** START **

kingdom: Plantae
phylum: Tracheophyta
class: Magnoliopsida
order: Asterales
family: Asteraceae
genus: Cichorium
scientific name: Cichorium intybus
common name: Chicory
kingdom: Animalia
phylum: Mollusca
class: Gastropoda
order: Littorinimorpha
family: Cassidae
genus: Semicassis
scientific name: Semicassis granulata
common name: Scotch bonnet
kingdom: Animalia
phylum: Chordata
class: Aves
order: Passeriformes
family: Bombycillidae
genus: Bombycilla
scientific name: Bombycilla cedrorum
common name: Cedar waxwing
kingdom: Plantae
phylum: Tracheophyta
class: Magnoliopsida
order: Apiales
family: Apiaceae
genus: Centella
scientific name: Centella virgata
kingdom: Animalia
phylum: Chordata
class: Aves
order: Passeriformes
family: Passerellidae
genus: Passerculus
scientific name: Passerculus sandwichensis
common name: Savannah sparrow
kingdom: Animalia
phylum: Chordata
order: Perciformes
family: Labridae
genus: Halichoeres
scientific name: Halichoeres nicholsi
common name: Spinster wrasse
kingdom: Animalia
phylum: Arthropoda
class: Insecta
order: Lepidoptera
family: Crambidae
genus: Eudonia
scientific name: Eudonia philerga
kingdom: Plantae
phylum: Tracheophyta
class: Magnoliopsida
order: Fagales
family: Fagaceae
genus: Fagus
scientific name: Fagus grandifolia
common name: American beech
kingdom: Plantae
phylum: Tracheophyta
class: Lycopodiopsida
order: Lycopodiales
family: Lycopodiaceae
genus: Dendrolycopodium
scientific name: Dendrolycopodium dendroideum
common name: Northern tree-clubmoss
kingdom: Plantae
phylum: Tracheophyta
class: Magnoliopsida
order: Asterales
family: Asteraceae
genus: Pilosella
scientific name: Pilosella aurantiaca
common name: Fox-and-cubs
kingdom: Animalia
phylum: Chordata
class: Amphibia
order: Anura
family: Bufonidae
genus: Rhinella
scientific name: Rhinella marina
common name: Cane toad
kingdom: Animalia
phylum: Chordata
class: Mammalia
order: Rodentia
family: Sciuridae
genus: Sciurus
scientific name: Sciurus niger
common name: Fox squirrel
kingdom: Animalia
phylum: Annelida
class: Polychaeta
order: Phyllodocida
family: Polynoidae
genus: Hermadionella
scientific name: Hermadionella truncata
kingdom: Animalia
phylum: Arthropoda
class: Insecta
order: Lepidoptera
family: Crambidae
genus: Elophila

** END **

Can you reproduce all of the lines above, unchanged and in the same order?

_TASK SOLUTION_
kingdom: Plantae
phylum: Tracheophyta
class: Magnoliopsida
order: Asterales
family: Asteraceae
genus: Cichorium
scientific name: Cichorium intybus
common name: Chicory
kingdom: Animalia
phylum: Mollusca
class: Gastropoda
order: Littorinimorpha
family: Cassidae
genus: Semicassis
scientific name: Semicassis granulata
common name: Scotch bonnet
kingdom: Animalia
phylum: Chordata
class: Aves
order: Passeriformes
family: Bombycillidae
genus: Bombycilla
scientific name: Bombycilla cedrorum
common name: Cedar waxwing
kingdom: Plantae
phylum: Tracheophyta
class: Magnoliopsida
order: Apiales
family: Apiaceae
genus: Centella
scientific name: Centella virgata
kingdom: Animalia
phylum: Chordata
class: Aves
order: Passeriformes
family: Passerellidae
genus: Passerculus
scientific name: Passerculus sandwichensis
common name: Savannah sparrow
kingdom: Animalia
phylum: Chordata
order: Perciformes
family: Labridae
genus: Halichoeres
scientific name: Halichoeres nicholsi
common name: Spinster wrasse
kingdom: Animalia
phylum: Arthropoda
class: Insecta
order: Lepidoptera
family: Crambidae
genus: Eudonia
scientific name: Eudonia philerga
kingdom: Plantae
phylum: Tracheophyta
class: Magnoliopsida
order: Fagales
family: Fagaceae
genus: Fagus
scientific name: Fagus grandifolia
common name: American beech
kingdom: Plantae
phylum: Tracheophyta
class: Lycopodiopsida
order: Lycopodiales
family: Lycopodiaceae
genus: Dendrolycopodium
scientific name: Dendrolycopodium dendroideum
common name: Northern tree-clubmoss
kingdom: Plantae
phylum: Tracheophyta
class: Magnoliopsida
order: Asterales
family: Asteraceae
genus: Pilosella
scientific name: Pilosella aurantiaca
common name: Fox-and-cubs
kingdom: Animalia
phylum: Chordata
class: Amphibia
order: Anura
family: Bufonidae
genus: Rhinella
scientific name: Rhinella marina
common name: Cane toad
kingdom: Animalia
phylum: Chordata
class: Mammalia
order: Rodentia
family: Sciuridae
genus: Sciurus
scientific name: Sciurus niger
common name: Fox squirrel
kingdom: Animalia
phylum: Annelida
class: Polychaeta
order: Phyllodocida
family: Polynoidae
genus: Hermadionella
scientific name: Hermadionella truncata
kingdom: Animalia
phylum: Arthropoda
class: Insecta
order: Lepidoptera
family: Crambidae
genus: Elophila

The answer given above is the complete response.